No, but now that you've mentioned it I'm scared to plant flowers. glitches scare the heck out of me and imagining it gives me chills I'm not even kidding :/


----------



## Charmed (Feb 9, 2018)

Yup, it happened to me earlier. One even spawned a bat, when I got curious and attempted to catch the bat, I got kicked out to the log-in screen. It would give you an error when you try to catch this glitch bat. So I would recommend you to leave that glitched flower alone and let it reverse back to normal on its own.


----------



## Ceremonials (Feb 9, 2018)

That happened to me too, but with several flowers at once. I often trade bats with a few people, so I kinda assumed that someone happened to come to my garden and dropped some bats off at the same time that I was harvesting them and planting new seeds, causing a glitch to occur. But I guess it could just be a random glitch, idk


----------



## LillyofVadness (Feb 9, 2018)

That happened to me" I tried to catch the bat and the game crashed.

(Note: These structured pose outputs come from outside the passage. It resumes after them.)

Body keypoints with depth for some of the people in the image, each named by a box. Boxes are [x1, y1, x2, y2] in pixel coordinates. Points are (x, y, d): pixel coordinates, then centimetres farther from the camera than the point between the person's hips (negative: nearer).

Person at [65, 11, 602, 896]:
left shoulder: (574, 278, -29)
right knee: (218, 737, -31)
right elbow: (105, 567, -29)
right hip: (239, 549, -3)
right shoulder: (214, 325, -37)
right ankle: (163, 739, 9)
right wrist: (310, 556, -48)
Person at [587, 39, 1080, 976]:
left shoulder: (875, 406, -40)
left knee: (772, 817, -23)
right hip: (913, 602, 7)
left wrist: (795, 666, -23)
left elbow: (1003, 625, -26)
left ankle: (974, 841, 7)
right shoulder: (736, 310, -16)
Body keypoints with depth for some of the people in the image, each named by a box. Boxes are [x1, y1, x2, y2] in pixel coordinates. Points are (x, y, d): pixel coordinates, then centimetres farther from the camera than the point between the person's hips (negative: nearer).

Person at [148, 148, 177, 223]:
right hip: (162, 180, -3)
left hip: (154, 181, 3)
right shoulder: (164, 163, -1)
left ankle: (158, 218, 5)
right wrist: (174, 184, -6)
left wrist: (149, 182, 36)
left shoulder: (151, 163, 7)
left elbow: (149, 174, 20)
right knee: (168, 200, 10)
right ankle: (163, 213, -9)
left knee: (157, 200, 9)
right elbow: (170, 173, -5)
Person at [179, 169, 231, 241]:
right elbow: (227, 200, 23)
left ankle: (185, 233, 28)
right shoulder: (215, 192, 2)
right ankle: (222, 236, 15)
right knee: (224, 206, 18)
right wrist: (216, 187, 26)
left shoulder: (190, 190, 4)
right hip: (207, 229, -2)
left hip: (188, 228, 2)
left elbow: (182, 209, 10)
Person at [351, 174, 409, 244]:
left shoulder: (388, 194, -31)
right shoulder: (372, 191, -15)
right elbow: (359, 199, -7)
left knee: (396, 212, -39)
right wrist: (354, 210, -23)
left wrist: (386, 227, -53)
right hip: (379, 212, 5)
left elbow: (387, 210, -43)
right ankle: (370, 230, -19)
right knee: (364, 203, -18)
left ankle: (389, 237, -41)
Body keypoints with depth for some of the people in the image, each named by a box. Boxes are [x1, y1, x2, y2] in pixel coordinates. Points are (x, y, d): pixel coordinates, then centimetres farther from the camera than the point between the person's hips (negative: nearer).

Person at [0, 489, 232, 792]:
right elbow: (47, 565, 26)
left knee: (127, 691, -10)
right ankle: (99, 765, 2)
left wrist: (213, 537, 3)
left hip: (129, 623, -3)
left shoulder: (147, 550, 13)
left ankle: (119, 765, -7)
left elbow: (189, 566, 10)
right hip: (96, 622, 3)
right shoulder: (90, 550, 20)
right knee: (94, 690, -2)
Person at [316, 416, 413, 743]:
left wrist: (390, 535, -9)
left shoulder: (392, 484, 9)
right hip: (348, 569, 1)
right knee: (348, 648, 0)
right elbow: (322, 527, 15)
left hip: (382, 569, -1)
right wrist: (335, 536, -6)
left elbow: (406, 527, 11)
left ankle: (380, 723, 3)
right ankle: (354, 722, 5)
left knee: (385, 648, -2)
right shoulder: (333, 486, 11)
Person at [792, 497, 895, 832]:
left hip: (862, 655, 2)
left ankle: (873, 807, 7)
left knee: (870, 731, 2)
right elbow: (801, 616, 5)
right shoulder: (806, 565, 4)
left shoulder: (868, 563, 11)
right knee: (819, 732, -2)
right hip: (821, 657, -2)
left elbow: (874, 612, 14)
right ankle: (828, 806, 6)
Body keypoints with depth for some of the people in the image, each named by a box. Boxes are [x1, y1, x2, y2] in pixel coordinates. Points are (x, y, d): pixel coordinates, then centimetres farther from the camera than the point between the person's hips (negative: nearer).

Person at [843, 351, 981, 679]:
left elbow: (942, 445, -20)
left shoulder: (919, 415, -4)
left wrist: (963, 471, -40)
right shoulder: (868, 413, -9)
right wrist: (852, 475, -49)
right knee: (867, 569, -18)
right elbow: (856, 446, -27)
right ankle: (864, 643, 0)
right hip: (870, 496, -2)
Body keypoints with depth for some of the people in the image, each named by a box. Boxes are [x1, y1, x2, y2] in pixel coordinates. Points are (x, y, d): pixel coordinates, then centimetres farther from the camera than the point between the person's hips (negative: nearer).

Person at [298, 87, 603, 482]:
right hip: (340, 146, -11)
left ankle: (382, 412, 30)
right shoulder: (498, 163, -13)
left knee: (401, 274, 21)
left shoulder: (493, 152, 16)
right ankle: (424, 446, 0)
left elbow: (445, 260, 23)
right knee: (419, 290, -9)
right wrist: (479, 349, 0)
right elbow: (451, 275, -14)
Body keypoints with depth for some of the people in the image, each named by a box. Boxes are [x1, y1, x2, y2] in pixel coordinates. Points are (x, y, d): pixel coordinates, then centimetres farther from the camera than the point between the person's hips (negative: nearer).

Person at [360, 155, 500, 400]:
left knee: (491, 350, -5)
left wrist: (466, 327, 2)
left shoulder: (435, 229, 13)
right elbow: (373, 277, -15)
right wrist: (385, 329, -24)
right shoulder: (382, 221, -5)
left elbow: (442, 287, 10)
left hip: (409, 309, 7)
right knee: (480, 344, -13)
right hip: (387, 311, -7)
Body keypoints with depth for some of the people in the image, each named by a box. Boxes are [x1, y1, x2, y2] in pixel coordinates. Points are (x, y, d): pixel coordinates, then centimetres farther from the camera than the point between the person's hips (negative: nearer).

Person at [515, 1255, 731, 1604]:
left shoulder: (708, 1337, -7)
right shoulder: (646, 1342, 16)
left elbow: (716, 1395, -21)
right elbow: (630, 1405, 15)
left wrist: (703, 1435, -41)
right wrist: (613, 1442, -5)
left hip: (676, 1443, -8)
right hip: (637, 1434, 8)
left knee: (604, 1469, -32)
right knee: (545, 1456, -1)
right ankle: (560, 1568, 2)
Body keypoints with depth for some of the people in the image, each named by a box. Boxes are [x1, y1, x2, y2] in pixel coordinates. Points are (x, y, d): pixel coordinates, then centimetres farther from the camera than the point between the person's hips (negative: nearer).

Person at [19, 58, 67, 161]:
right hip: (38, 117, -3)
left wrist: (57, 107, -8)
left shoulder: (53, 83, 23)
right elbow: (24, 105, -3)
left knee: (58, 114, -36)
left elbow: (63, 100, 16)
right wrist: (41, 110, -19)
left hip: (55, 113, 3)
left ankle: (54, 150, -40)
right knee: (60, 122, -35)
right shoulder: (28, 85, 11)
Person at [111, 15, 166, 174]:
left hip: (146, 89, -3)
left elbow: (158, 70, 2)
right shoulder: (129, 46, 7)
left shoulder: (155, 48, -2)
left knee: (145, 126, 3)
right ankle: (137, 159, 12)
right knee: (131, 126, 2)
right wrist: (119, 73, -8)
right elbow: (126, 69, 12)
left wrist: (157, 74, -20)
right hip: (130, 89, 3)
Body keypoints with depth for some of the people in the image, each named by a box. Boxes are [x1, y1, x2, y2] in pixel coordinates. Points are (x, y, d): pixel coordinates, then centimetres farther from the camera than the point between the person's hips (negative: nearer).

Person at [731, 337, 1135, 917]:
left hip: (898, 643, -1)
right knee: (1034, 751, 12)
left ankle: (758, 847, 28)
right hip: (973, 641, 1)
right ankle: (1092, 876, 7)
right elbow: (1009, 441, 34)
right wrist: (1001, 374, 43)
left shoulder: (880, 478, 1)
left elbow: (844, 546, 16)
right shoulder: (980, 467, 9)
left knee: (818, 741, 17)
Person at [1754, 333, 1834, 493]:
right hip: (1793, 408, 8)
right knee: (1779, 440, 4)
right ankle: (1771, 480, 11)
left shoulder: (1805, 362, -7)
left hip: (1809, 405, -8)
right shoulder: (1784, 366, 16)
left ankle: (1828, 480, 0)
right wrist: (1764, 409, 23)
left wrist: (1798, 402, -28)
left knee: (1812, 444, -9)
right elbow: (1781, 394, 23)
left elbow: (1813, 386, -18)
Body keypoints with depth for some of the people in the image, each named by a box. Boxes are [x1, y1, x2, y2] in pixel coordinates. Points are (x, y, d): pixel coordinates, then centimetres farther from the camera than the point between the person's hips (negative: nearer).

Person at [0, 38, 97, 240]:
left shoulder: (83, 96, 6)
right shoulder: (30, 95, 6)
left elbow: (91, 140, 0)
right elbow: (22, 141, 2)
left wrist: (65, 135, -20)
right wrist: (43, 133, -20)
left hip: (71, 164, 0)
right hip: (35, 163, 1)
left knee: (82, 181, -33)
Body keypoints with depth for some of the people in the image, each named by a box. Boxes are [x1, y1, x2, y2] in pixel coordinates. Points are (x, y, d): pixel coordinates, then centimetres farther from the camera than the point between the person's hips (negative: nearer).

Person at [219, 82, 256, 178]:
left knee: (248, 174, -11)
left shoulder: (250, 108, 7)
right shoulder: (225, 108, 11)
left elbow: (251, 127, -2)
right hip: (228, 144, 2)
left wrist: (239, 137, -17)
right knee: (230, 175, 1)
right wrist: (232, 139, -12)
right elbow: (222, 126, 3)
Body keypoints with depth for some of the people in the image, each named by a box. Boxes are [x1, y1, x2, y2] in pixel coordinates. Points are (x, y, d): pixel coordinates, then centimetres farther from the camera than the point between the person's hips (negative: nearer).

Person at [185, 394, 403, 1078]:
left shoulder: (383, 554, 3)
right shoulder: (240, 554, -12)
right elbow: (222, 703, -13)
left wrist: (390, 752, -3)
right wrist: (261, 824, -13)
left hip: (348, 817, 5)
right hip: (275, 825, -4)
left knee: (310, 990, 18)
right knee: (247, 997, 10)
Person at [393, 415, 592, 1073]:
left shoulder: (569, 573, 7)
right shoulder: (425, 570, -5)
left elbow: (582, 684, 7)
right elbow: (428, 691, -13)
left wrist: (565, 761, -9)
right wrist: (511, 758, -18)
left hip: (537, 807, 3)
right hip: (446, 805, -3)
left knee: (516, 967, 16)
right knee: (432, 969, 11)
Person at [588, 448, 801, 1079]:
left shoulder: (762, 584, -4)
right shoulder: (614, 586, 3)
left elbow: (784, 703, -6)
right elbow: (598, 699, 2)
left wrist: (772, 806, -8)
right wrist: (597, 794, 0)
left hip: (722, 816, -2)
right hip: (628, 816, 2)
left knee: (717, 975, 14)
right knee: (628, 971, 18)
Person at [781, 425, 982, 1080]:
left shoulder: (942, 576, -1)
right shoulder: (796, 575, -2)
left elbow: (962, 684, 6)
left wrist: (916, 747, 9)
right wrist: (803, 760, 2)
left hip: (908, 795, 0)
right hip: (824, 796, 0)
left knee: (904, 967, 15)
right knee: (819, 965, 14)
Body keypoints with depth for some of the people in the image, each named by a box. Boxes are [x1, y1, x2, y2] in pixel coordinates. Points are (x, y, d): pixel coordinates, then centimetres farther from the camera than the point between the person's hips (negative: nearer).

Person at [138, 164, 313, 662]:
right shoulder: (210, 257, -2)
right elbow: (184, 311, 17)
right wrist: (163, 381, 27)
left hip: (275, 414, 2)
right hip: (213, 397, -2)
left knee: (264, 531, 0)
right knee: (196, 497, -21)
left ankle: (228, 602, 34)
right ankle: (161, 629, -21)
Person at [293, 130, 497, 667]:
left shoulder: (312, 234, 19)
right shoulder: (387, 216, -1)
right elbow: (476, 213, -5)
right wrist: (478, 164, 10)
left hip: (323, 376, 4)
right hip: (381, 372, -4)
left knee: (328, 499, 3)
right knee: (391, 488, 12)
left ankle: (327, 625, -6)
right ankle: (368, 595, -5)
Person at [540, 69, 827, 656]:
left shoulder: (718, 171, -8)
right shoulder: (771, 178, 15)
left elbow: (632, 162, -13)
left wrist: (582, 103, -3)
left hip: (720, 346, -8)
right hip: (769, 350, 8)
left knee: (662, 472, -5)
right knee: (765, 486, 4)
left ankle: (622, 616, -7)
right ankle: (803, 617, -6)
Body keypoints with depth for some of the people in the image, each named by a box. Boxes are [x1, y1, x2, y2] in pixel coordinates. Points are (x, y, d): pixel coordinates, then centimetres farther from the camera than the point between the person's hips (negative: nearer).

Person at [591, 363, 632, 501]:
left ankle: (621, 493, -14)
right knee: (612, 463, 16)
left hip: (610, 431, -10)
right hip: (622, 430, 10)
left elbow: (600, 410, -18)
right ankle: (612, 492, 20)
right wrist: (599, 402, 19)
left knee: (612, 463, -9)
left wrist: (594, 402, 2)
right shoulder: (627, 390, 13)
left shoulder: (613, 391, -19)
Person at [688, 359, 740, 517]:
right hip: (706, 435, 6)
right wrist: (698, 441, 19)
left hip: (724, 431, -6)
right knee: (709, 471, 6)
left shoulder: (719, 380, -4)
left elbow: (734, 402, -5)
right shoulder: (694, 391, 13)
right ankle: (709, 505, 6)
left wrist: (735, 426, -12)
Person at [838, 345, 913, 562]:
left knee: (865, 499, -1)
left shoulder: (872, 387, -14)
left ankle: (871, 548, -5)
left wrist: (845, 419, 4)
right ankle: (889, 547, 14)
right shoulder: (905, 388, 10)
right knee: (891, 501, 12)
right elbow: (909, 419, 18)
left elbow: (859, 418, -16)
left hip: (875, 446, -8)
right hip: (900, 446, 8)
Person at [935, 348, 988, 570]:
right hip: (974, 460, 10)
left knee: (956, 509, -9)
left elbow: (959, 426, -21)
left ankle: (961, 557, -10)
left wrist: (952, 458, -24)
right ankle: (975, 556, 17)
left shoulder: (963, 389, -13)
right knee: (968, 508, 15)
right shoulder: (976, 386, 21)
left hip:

When I loaded it back up, it was still in bloom with a bat, I went to catch the bat again and it became a sprout.


----------



## KaydeeKrunk (Feb 9, 2018)

I've been having a few garden glitches as well, I think it's because of how much traffic they're getting during the event.


----------



## KaydeeKrunk (Feb 9, 2018)

I've been having a few garden glitches as well, I think it's because of how much traffic they're getting during the event.


----------



## SherlockLina (Aug 1, 2019)

Oml a bad glitch happened to me. Okay so me and my friend Aubrey got STUCK IN THE TRAIN tracks. We lived in a town caled Alleyia. And before we knew it, pitch blackness. Then, I WAS ON THE DARN TRAIN HEADING TO ANAPOLIS!!!! Yeah, that town was perfect too.......


----------